The organisational complexity of life has increased over evolutionary time: from prokaryotes to unicellular eukaryotes, and from there to multicellular organisms and superorganismal insect colonies. Each of these domains is characterised by previously independently reproducing units becoming life-time-committed to reproduce jointly: nuclear and organelle genomes in cells, gametes forming zygotes that produce somatically differentiated bodies, and monogamous parents founding social insect colonies with differentiated queen and worker castes.
For more than 50 years now, the dynamics of cooperation between co-replicating units belonging to the same gene pool have been studied with resounding success using the inclusive fitness (kin selection) paradigm developed by William D. Hamilton. Hamilton’s rule captures that genes coding for cooperative traits will increase in frequency when the benefits (b) of passing on genes by helping relatives reproduce exceed the cost© in units of foregone personal reproduction after scaling the b/c ratio for relatedness to relatives versus own offspring (rx/ro).

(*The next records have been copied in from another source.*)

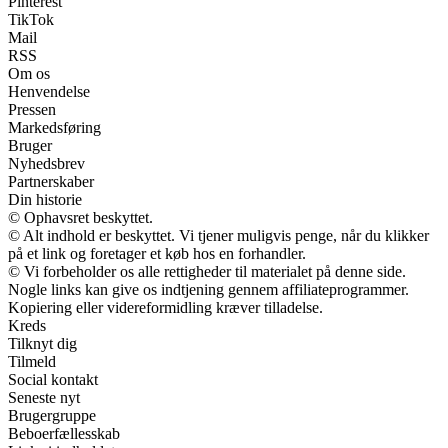
Pinterest
TikTok
Mail
RSS
Om os
Henvendelse
Pressen
Markedsføring
Bruger
Nyhedsbrev
Partnerskaber
Din historie
© Ophavsret beskyttet.
© Alt indhold er beskyttet. Vi tjener muligvis penge, når du klikker
på et link og foretager et køb hos en forhandler.
© Vi forbeholder os alle rettigheder til materialet på denne side.
Nogle links kan give os indtjening gennem affiliateprogrammer.
Kopiering eller videreformidling kræver tilladelse.
Kreds
Tilknyt dig
Tilmeld
Social kontakt
Seneste nyt
Brugergruppe
Beboerfællesskab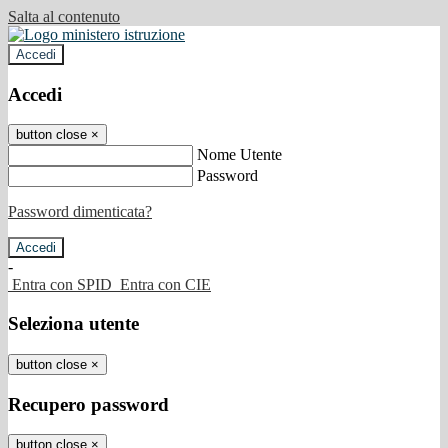
Salta al contenuto
Accedi
Accedi
button close
×
Nome Utente
Password
Password dimenticata?
-
Entra con SPID
Entra con CIE
Seleziona utente
button close
×
Recupero password
button close
×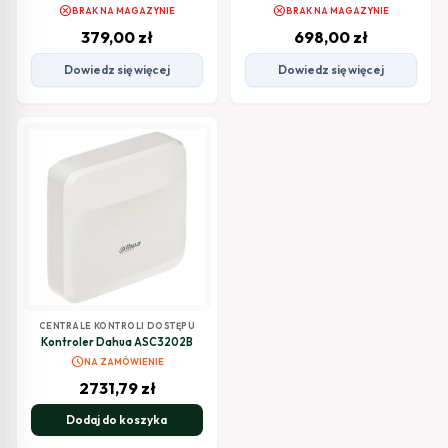
aplikację TT Lock
cancel
cancel
BRAK NA MAGAZYNIE
BRAK NA MAGAZYNIE
379,00
zł
698,00
zł
Dowiedz się więcej
Dowiedz się więcej
CENTRALE KONTROLI DOSTĘPU
Kontroler Dahua ASC3202B
schedule
NA ZAMÓWIENIE
2731,79
zł
Dodaj do koszyka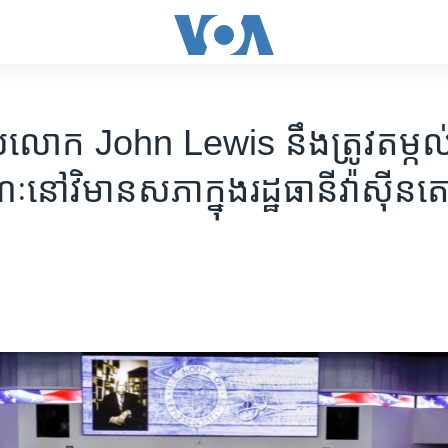
លោក John Lewis នឹង​ត្រូវ​តម្កល់​
នៅ​វិមាន​សភា​ក្នុង​រដ្ឋធានី​វ៉ាស៊ីន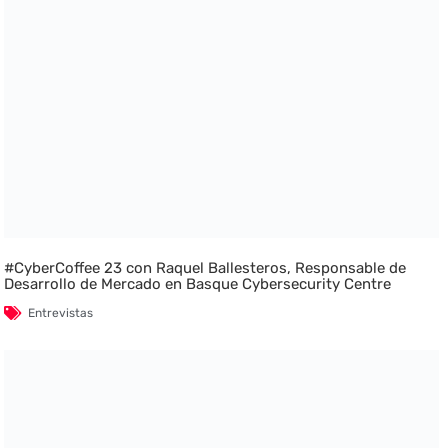
#CyberCoffee 23 con Raquel Ballesteros, Responsable de
Desarrollo de Mercado en Basque Cybersecurity Centre
Entrevistas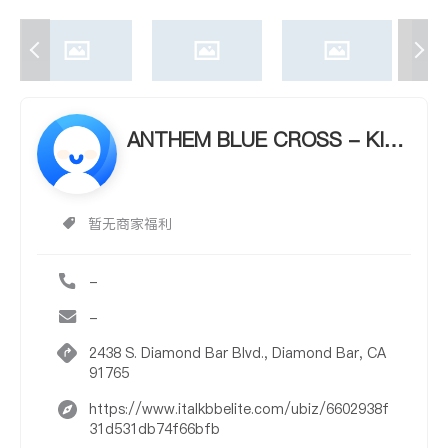
ANTHEM BLUE CROSS - KIM
BERLY LAM
暂无商家福利
-
-
2438 S. Diamond Bar Blvd., Diamond Bar, CA
91765
https://www.italkbbelite.com/ubiz/6602938f
31d531db74f66bfb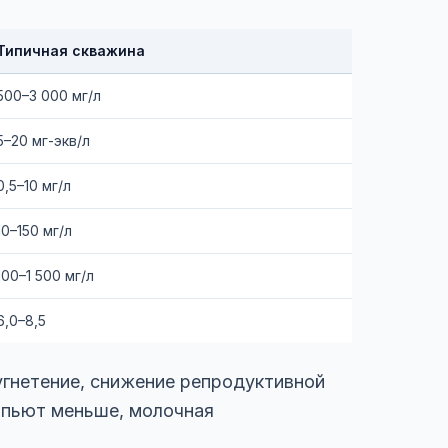
Типичная скважина
500–3 000 мг/л
5–20 мг-экв/л
0,5–10 мг/л
10–150 мг/л
100–1 500 мг/л
6,0–8,5
угнетение, снижение репродуктивной
 пьют меньше, молочная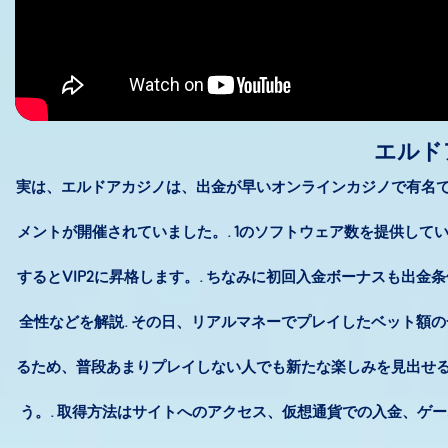
エルド
実は、エルドアカジノは、出金が早いオンラインカジノで有名で
メントが開催されていました。. 1のソフトウェア数を提供してい
するとVIP2に昇格します。. ちなみに初回入金ボーナスも出金
全性などを解説. その日、リアルマネーでプレイしたベット額の
るため、普段あまりプレイしない人でも新たな楽しみを見出せる
う。. 取得方法はサイトへのアクセス、仮想通貨での入金、ゲ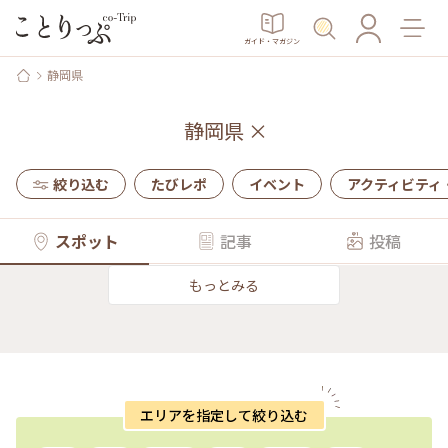
ガイド・マガジン
静岡県
静岡県
×
絞り込む
たびレポ
イベント
アクティビティ
スポット
記事
投稿
もっとみる
エリアを指定して絞り込む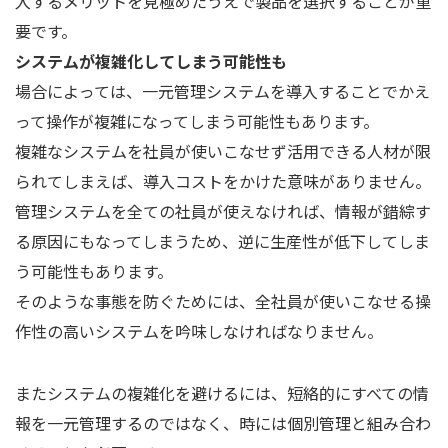
入するメリットを見極めたうえで製品を選択することが重
要です。
システムが複雑化してしまう可能性も
場合によっては、一元管理システムを導入することでかえ
って操作が複雑になってしまう可能性もあります。
複雑なシステムを社員が使いこなせず活用できる人材が限
られてしまえば、導入コストをかけた意味がありません。
管理システムを全ての社員が使えなければ、情報が錯綜す
る原因にもなってしまうため、逆に生産性が低下してしま
う可能性もあります。
そのような事態を防ぐためには、全社員が使いこなせる操
作性の高いシステムを吟味しなければなりません。
またシステムの複雑化を避けるには、短絡的にすべての情
報を一元管理するのではなく、時には個別管理と組み合わ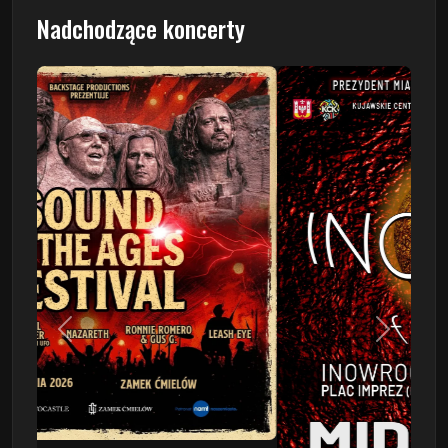
Nadchodzące koncerty
Poprzedni
Następn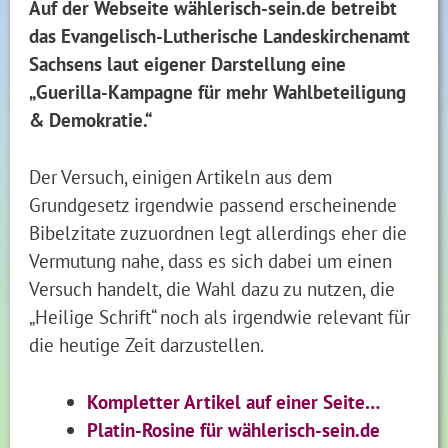
Auf der Webseite wählerisch-sein.de betreibt
das Evangelisch-Lutherische Landeskirchenamt
Sachsens laut eigener Darstellung eine
„Guerilla-Kampagne für mehr Wahlbeteiligung
& Demokratie.“
Der Versuch, einigen Artikeln aus dem
Grundgesetz irgendwie passend erscheinende
Bibelzitate zuzuordnen legt allerdings eher die
Vermutung nahe, dass es sich dabei um einen
Versuch handelt, die Wahl dazu zu nutzen, die
„Heilige Schrift“ noch als irgendwie relevant für
die heutige Zeit darzustellen.
Kompletter Artikel auf einer Seite…
Platin-Rosine für wählerisch-sein.de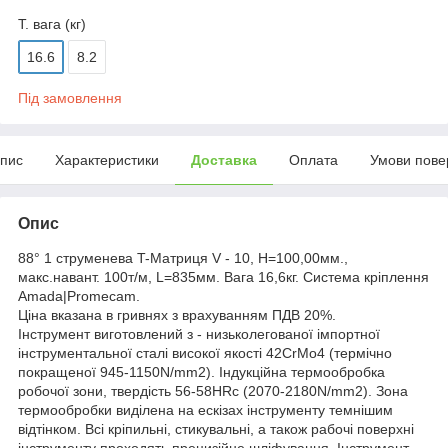
Т. вага (кг)
16.6
8.2
Під замовлення
пис
Характеристики
Доставка
Оплата
Умови пове
Опис
88° 1 струменева T-Матриця V - 10, H=100,00мм.,
макс.навант. 100т/м, L=835мм. Вага 16,6кг. Система кріплення
Amada|Promecam.
Ціна вказана в гривнях з врахуванням ПДВ 20%.
Інструмент виготовлений з - низьколегованої імпортної
інструментальної сталі високої якості 42CrMo4 (термічно
покращеної 945-1150N/mm2). Індукційна термообробка
робочої зони, твердість 56-58HRc (2070-2180N/mm2). Зона
термообробки виділена на ескізах інструменту темнішим
відтінком. Всі кріпильні, стикувальні, а також рабочі поверхні
інструменту проходять прецизійне шліфування. Інструмент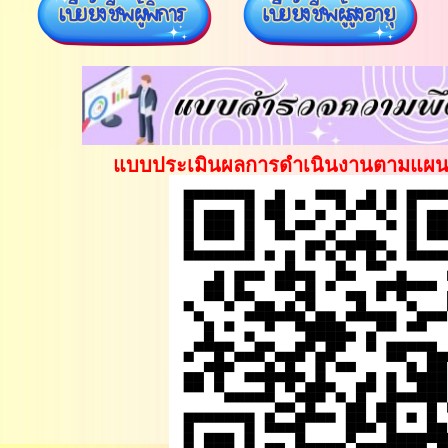
แบบประเมินผลการดำเนินงานตามแผน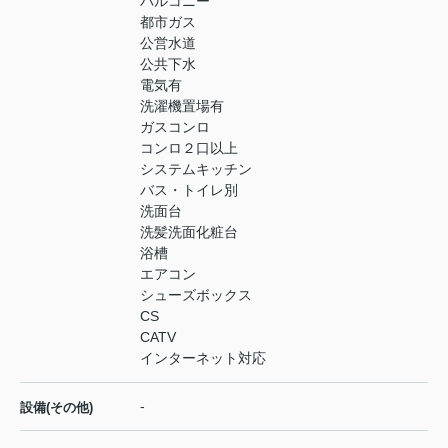
バルコニー
都市ガス
公営水道
公共下水
電気有
洗濯機置場有
ガスコンロ
コンロ２口以上
システムキッチン
バス・トイレ別
洗面台
洗髪洗面化粧台
浴槽
エアコン
シューズボックス
CS
CATV
インターネット対応
-
設備(その他)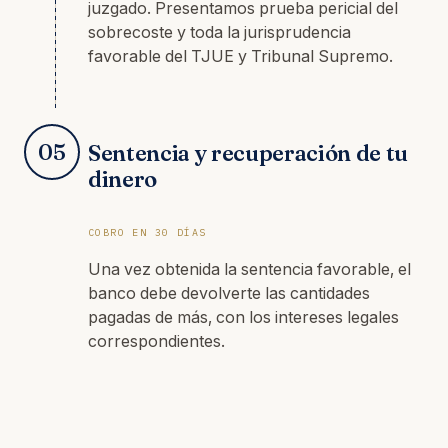
juzgado. Presentamos prueba pericial del
sobrecoste y toda la jurisprudencia
favorable del TJUE y Tribunal Supremo.
05
Sentencia y recuperación de tu
dinero
COBRO EN 30 DÍAS
Una vez obtenida la sentencia favorable, el
banco debe devolverte las cantidades
pagadas de más, con los intereses legales
correspondientes.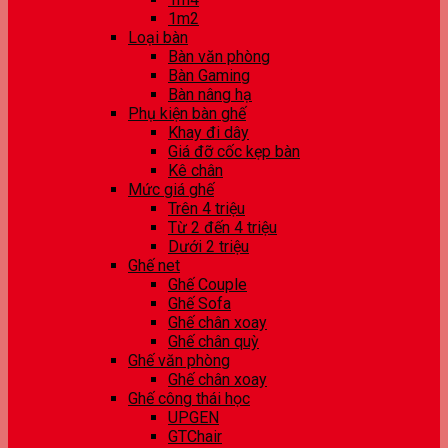
1m2
Loại bàn
Bàn văn phòng
Bàn Gaming
Bàn nâng hạ
Phụ kiện bàn ghế
Khay đi dây
Giá đỡ cốc kẹp bàn
Kê chân
Mức giá ghế
Trên 4 triệu
Từ 2 đến 4 triệu
Dưới 2 triệu
Ghế net
Ghế Couple
Ghế Sofa
Ghế chân xoay
Ghế chân quỳ
Ghế văn phòng
Ghế chân xoay
Ghế công thái học
UPGEN
GTChair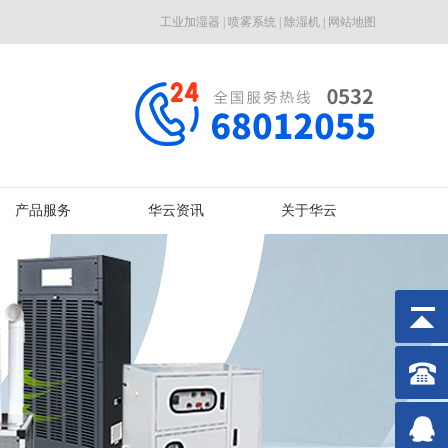
工业加湿器
|
喷雾系统
|
除湿机
|
网站地图
产品服务
华云资讯
关于华云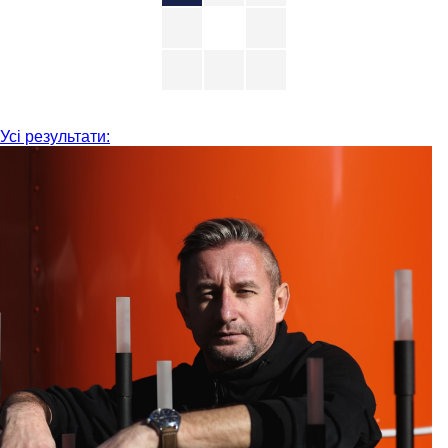
Усі результати: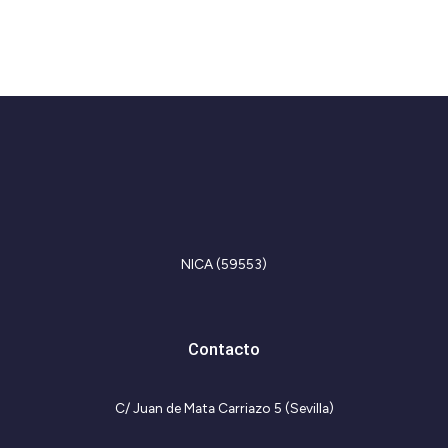
I
F
n
a
s
c
t
e
NICA (59553)
a
b
g
o
r
o
a
k
Contacto
m
-
f
C/ Juan de Mata Carriazo 5 (Sevilla)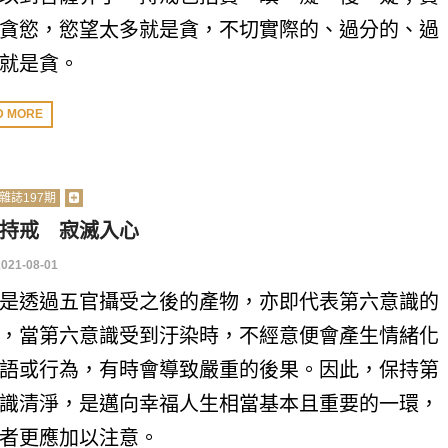
貪慾，慾望太多就是貪，不切實際的、過分的、過
就是貪。
D MORE
雜誌197期
持戒 寂滅入心
2021-08-01
是透過五官攝受之後的產物，亦即代表第六意識的
，當第六意識受到汙染時，不經意便會產生情緒化
語或行為，有時會導致嚴重的後果。因此，保持第
識清淨，是邁向幸福人生相當基本且重要的一環，
者更應加以注意。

Extensive testing of this principle has shown that there are unifying principles for the expression of cooperation and reproductive altruism that apply across the complexity domains of life. However, what drives the irreversible passages from one complexity domain to another, also known as the Major Transitions in Evolution, has remained opaque. I will summarise the history of Inclusive Fitness and Major Transition theory and show that the origins of the Major Transitions that have shaped eukaryote complexity can all be explained by a simplified version of Hamilton’s rule, where the relatedness term cancels out because rx remains at its maximal possible level, so rx/ro invariably equals one.